# What to do:
A. Please rewrite the paragraph beginning "I think a more reliable solution" from the forum thread on the Cloudflare outage as a short bulleted list that keeps its main facts.
B. In the forum thread on the Cloudflare outage, what happens to a post's original version if the user edits it within 10 minutes?

# Text for analysis:
In this case it may not have mattered. Cloudflare was having a real bad morning today. Got the calls from a few clients that they could not get to their own sites from the own offices that are in the IP whitelist.
Having your IP(s) in it can't hurt, but when Cloudflare themselves are having problems I don't think it's going to matter.
If it's a large problem on Cloudflare's side, I would have expected them to fix it in much less than 8.5 hours. Considering how widely used they are, that's terrible.
I think a more reliable solution would be to have purpose-built scraping endpoints that take an API key. The endpoints could be defined in such a way to allow for checksum-based data reconciliation. That way, whenever there are outages (Cloudflare or otherwise) the missing data could be correctly retrieved after the fact, and there would never be any doubt as to whether you're one-to-one with the master data.
Currently, some of the "master data" doesn't exist: if a user edits their post within 10 minutes, the original is lost from the forum.

# Source material:

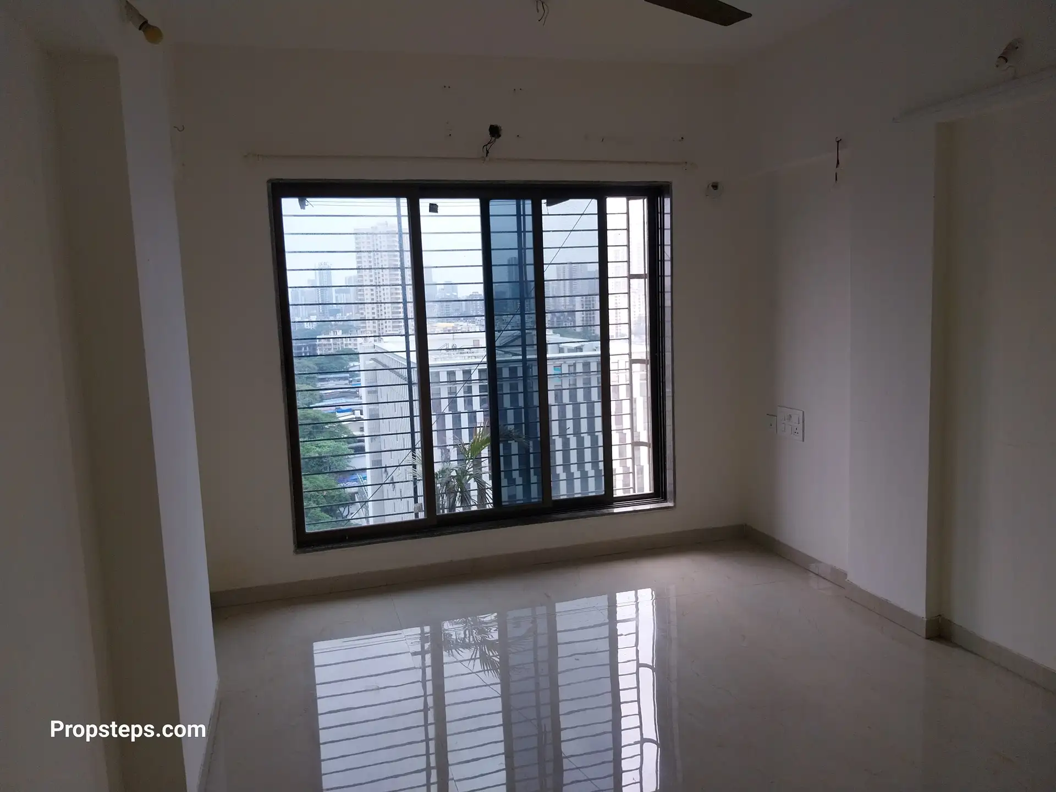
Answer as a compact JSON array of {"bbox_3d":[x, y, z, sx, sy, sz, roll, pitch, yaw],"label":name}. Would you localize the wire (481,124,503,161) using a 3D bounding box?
[{"bbox_3d":[-0.180,-1.316,4.088,0.110,0.170,0.050,-4,7,-16],"label":"wire"}]

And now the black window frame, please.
[{"bbox_3d":[-0.211,-0.204,4.284,2.128,1.840,0.130,-4,7,-16],"label":"black window frame"}]

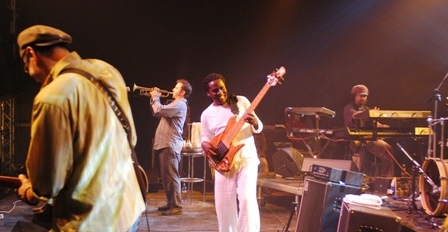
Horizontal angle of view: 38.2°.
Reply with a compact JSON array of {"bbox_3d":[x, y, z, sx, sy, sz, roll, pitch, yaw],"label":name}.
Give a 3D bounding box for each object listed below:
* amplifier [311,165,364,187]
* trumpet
[{"bbox_3d":[1.160,0.608,6.660,0.350,0.132,0.470,10,-1,-15],"label":"amplifier"},{"bbox_3d":[-0.920,-0.322,8.420,0.540,0.155,0.125,9,1,-4],"label":"trumpet"}]

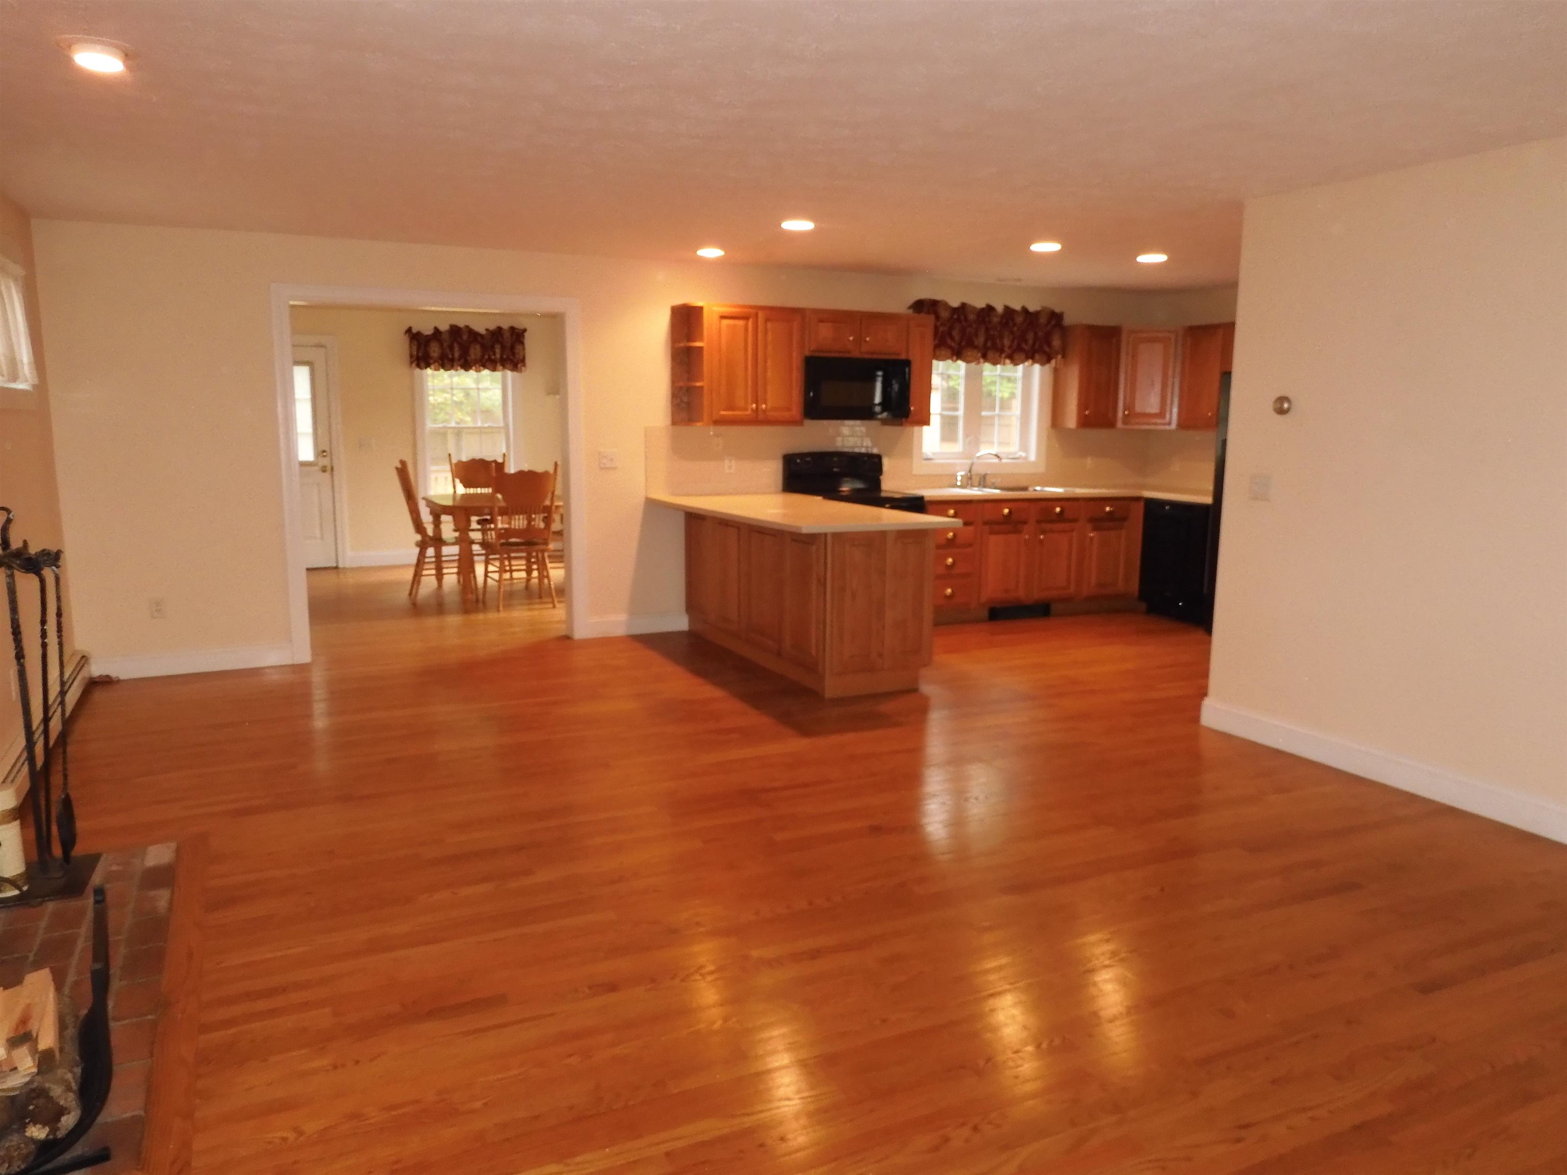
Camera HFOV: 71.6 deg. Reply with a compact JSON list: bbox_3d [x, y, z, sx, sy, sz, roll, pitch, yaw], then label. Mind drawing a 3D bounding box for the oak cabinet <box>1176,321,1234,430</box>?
[{"bbox_3d":[3.179,-1.548,7.971,0.320,0.755,0.420,-4,10,-26],"label":"oak cabinet"}]

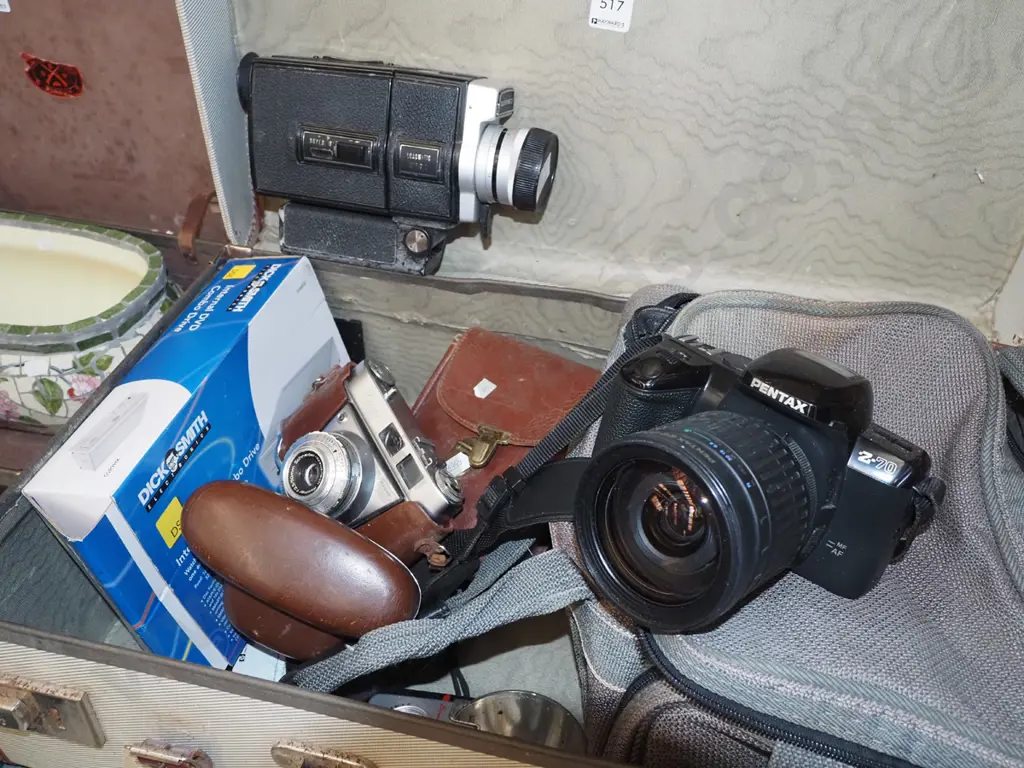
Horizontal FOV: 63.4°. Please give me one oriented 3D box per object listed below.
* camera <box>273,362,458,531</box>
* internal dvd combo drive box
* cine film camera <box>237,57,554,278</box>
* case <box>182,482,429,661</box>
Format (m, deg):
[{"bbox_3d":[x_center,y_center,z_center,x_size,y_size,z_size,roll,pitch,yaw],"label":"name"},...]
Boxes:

# Task results:
A.
- Proposed solution: purpose-built scraping endpoints that take an API key.
- The endpoints could support checksum-based data reconciliation.
- After outages (Cloudflare or otherwise), missing data could be correctly retrieved.
- There would be no doubt about being one-to-one with the master data.

B. The original is lost from the forum.